Complications related to CRRT in the treatment of inborn errors of metabolism can be associated with cardiovascular compromise (hypotension or arrhythmias) or hypothermia. McBryde and associates observed that the most common complication was hypotension. The high risk of hypothermia in patients with inborn errors of metabolism and severe hyperammonemia is a result of the combination of small patient size (generally these patients are infants), low blood volumes, and increased blood flow rates required for adequate toxic metabolite clearance. Implementation of preventive measures such as use of heat lamps or warming blankets, warming of the circuit tubing, or use of an in-line blood warmer should be considered with the initiation of CRRT.
CRRT has been shown to clear pharmacologically created substrates that provide alternative pathways of nitrogen removal, such as glutamine and glycine.[13–14] It also has been demonstrated that pharmacological agents (e.g., sodium benzoate, sodium phenylacetate or phenylbutyrate, arginine hydrochloride) used to treat metabolic disorders are substantially cleared with these therapies, and the administration of increased doses of these agents should be considered when they are used with CRRT or hemodialysis.

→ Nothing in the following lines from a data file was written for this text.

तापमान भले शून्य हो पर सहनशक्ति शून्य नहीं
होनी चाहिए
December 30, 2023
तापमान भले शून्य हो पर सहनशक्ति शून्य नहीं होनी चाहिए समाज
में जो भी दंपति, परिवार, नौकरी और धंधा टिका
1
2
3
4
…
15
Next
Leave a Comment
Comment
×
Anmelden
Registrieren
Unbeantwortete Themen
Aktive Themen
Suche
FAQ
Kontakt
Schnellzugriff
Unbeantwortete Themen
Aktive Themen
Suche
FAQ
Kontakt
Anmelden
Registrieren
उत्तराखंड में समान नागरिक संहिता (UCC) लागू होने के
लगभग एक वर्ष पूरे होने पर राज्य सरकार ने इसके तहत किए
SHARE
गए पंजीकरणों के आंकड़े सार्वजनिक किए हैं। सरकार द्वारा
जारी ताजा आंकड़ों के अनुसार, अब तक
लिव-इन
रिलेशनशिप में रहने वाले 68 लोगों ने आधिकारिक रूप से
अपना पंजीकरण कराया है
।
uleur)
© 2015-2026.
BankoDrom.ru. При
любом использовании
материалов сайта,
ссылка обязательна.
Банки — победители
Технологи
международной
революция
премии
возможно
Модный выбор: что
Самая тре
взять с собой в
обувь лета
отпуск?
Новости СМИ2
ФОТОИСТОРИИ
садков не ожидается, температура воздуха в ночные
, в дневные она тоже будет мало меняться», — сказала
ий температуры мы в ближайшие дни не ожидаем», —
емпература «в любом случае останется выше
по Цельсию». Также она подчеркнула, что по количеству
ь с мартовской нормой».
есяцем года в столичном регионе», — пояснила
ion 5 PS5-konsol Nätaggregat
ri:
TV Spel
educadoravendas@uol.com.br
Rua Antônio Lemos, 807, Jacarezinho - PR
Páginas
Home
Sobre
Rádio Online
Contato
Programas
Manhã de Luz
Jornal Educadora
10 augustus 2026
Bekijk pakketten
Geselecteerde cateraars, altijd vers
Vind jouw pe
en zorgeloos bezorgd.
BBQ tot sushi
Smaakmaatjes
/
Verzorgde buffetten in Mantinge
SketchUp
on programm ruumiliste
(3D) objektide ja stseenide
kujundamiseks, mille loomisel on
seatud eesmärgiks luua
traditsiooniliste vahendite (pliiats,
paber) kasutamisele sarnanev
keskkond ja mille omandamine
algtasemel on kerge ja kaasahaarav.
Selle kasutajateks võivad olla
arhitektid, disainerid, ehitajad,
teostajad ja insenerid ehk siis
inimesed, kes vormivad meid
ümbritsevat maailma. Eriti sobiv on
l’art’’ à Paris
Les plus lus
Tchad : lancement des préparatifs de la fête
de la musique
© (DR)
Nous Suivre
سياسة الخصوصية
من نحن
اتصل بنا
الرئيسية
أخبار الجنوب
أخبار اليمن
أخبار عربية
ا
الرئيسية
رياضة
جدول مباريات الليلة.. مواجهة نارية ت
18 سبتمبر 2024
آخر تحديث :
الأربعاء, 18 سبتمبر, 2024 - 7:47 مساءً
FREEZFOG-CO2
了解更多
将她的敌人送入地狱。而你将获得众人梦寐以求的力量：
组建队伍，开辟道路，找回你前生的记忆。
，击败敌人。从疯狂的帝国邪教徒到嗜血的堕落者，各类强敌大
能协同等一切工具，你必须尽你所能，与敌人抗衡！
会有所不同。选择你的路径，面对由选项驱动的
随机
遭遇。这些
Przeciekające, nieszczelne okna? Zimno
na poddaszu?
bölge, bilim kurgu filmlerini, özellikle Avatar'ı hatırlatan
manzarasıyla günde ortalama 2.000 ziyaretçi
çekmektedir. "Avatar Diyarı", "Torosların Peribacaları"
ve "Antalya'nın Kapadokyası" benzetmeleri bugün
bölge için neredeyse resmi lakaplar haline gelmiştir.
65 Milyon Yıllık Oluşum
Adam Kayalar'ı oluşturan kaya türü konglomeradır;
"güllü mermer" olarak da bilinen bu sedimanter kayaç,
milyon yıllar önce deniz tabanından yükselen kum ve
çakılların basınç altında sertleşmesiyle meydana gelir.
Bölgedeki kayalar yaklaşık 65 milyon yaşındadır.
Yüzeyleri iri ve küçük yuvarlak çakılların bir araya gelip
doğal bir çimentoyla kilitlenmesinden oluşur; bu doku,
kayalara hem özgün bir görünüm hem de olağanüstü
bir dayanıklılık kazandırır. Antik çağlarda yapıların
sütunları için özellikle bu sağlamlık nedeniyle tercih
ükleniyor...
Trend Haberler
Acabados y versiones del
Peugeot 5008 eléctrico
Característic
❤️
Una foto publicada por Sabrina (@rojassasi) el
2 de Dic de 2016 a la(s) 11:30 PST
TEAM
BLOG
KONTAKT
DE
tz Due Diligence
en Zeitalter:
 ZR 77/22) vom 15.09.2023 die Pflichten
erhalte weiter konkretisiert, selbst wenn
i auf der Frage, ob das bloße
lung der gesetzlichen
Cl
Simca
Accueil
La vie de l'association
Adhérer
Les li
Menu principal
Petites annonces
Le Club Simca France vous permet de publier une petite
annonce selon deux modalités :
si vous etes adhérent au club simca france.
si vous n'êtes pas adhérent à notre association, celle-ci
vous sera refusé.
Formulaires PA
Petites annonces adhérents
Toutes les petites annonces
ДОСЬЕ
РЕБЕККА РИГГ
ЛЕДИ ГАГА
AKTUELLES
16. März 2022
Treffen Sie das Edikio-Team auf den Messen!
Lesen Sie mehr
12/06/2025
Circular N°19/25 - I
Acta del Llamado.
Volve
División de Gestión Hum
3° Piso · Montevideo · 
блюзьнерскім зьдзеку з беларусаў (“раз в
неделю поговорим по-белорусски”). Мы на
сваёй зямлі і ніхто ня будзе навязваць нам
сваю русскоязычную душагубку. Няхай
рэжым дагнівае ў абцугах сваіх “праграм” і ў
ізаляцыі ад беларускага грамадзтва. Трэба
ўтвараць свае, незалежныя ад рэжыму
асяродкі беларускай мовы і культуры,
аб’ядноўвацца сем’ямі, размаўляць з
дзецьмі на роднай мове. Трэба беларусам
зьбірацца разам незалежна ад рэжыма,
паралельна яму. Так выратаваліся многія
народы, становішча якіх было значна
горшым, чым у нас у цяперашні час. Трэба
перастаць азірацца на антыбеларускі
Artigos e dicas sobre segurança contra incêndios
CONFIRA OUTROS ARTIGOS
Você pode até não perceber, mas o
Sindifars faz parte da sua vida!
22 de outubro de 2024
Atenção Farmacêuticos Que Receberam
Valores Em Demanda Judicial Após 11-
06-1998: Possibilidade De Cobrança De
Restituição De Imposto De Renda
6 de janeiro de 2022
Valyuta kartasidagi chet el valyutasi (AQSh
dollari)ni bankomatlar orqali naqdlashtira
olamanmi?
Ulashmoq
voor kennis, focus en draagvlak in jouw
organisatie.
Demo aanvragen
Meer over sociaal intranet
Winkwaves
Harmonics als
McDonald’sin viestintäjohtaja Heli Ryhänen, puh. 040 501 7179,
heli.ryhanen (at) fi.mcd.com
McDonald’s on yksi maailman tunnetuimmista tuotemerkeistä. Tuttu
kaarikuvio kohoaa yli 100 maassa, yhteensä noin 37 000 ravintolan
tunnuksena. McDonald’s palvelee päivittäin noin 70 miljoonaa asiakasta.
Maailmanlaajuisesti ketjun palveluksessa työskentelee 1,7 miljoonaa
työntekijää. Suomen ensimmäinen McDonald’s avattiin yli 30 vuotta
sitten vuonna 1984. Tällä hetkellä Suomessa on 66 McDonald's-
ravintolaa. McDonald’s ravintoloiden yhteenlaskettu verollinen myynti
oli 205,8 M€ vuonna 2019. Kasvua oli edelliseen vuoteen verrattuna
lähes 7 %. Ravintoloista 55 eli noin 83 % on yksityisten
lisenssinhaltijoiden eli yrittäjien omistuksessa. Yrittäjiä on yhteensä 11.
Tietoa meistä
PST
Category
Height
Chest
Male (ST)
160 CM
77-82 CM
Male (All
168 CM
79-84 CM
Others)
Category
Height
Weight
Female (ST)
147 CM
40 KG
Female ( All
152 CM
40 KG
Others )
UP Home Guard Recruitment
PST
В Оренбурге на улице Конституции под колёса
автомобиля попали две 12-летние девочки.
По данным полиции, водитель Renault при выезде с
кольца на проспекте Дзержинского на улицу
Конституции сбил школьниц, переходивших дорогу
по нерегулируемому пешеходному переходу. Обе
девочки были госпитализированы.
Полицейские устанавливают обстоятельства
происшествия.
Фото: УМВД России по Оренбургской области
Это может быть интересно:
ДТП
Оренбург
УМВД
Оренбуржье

Unlike the management of acute renal failure, in which nutritional supplementation is required, the treatment of inborn errors of metabolism often requires that protein be significantly restricted at presentation. Depending on the duration of CRRT, long-term protein intake may range anywhere from 0.5 to 2 g/kg per day, to prevent development of a catabolic state. Increased clearance of glucose and amino acids in supplemented intravenous fluids, total parenteral nutrition solutions, or enteral feedings that occurs with CRRT needs to be taken into account. This consideration, along with the fact that many of these infants and children have otherwise appropriate renal function, necessitates careful attention to composition of the dialysate or filter replacement fluid composition in order to provide homeostatic electrolytes.